Warga Hanya Menonton
Partisipasi warga dalam perencanaan pembangunan pada akhirnya sekadar aksesori pesta pembangunan. Hajatan musrenbang seperti pesta karnaval tahunan yang memosisikan warga sebagai penonton. Partisipasi warga terdominasi oleh teknokratisme maupun transaksi kepentingan antara eksekutif dan legislatif. Gambaran suram ini harus dilihat sebagai dering peringatan bahwa proses demokratisasi di Indonesia harus segera diperbaiki. Karena demokrasi idealnya harus dapat memberi arti bagi masyarakat.

Jika demokrasi dirasa tidak bermakna, masyarakat pun menjadi resah, mandek atau kecewa. Proses demokrasi pun terancam. Bagaimanapun sistem demokrasi merupakan pilihan tepat ketimbang harus kembali ke periode gelap otoritarianisme yang menawarkan kesejahteraan semu. Sistem pemerintahan otoriter bukanlah pilihan. Justru, kita tetap boleh berharap pada demokrasi, karena demokrasi memiliki kapasitas untuk terus diperbaharui. Yang perlu dilihat adalah persis titik-titik mana dari demokrasi yang masih defisit agar menjadi lebih bermaknaan demokrasi membawa kesejahteraan.

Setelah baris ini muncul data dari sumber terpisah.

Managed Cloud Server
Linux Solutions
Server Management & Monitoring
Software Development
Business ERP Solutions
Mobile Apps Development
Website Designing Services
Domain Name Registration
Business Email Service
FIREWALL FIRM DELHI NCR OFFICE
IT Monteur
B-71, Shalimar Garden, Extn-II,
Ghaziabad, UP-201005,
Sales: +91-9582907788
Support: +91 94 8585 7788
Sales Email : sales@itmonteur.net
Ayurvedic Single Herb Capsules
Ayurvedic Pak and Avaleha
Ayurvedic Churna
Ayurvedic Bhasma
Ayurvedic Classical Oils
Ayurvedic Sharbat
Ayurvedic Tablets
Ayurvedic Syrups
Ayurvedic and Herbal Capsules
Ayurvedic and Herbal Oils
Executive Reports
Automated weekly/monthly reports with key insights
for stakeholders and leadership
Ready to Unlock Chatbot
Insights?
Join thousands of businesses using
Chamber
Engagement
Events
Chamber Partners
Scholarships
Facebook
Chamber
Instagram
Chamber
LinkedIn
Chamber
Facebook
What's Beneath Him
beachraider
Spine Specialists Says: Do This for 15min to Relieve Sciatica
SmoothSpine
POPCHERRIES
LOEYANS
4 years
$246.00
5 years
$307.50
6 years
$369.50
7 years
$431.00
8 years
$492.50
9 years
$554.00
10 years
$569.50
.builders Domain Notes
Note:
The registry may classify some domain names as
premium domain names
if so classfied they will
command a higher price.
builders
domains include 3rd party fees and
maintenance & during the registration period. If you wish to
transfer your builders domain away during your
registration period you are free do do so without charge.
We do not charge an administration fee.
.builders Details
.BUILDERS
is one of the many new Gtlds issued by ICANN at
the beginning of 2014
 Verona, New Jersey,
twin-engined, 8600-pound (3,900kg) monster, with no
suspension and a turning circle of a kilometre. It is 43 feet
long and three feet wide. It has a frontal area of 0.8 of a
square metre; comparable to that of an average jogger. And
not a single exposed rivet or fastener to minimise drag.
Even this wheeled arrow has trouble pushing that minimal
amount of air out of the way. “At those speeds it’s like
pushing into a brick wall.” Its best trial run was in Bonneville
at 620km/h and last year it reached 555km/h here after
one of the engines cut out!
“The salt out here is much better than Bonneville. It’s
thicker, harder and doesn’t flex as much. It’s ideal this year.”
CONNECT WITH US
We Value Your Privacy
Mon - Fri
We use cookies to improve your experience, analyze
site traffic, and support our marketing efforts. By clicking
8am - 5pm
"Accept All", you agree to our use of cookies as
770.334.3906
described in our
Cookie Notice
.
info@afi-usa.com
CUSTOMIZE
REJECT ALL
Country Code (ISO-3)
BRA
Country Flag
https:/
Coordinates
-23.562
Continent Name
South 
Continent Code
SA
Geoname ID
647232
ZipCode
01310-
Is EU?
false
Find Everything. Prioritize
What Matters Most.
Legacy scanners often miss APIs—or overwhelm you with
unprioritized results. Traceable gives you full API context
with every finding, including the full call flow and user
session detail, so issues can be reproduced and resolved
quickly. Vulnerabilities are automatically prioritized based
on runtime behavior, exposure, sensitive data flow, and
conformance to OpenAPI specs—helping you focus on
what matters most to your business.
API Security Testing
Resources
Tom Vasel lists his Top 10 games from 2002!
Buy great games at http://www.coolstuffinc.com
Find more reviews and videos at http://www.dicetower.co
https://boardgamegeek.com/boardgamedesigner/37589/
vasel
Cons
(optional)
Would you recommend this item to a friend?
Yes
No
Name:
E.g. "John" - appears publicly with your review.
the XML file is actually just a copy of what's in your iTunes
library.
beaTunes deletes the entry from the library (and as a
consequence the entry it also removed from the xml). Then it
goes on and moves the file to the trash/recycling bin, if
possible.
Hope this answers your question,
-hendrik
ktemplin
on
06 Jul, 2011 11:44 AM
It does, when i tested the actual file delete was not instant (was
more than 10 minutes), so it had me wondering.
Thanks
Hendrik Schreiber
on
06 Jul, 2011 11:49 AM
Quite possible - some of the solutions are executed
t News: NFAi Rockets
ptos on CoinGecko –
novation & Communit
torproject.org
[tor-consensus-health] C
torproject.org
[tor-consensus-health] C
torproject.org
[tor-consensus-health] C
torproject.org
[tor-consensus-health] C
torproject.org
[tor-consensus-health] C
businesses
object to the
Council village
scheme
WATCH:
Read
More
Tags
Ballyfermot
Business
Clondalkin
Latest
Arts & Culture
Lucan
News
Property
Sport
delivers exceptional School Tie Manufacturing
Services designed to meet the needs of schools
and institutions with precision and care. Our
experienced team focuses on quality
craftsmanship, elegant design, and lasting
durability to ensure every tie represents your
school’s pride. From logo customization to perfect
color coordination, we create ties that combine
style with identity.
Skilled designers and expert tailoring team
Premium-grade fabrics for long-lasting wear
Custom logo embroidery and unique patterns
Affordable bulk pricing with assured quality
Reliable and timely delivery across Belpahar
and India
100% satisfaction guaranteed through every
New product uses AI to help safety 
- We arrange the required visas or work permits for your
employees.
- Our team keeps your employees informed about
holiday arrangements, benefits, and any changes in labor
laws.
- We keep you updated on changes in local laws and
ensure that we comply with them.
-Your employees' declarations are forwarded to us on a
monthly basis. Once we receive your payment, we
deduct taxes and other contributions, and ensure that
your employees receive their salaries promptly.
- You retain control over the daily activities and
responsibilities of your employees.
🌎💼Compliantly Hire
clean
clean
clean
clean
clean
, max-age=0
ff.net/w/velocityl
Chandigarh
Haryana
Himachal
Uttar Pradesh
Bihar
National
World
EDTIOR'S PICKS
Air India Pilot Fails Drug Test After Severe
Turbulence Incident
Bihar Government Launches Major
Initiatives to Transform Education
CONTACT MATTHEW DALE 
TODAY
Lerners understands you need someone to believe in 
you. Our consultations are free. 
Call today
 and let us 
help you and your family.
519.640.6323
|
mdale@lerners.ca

Berdemokrasi tidak berarti hanya bangga dengan berdirinya ratusan partai semenjak reformasi dimulai; atau penyelenggaraan pemilu secara adil dan damai. Tidak cukup pula dengan memiliki indeks kebebasan tertinggi se-Asia Pasifik. Apalagi sekadar kegaduhan gedung parlemen yang menonjolkan orkestrasi politik dengan efek yang sangat minim bagi kesejahteraan rakyat kebanyakan. Banyaknya pilihan partai politik, pemilu yang bebas dan adil serta kebebasan itu semua, baik dan perlu dipertahankan. Yang defisit dan perlu dihadirkan adalah emosi warga negara. Sebagai warga negara, elite maupun warga biasa, aktif mengambil keputusan publik berdasarkan pada paham kewargaan. Sebagai warga negara kita menghormati HAM, pluralisme, dan prinsip demokrasi lainnya. 

*Penulis adalah Direktur Eksekutif Demos.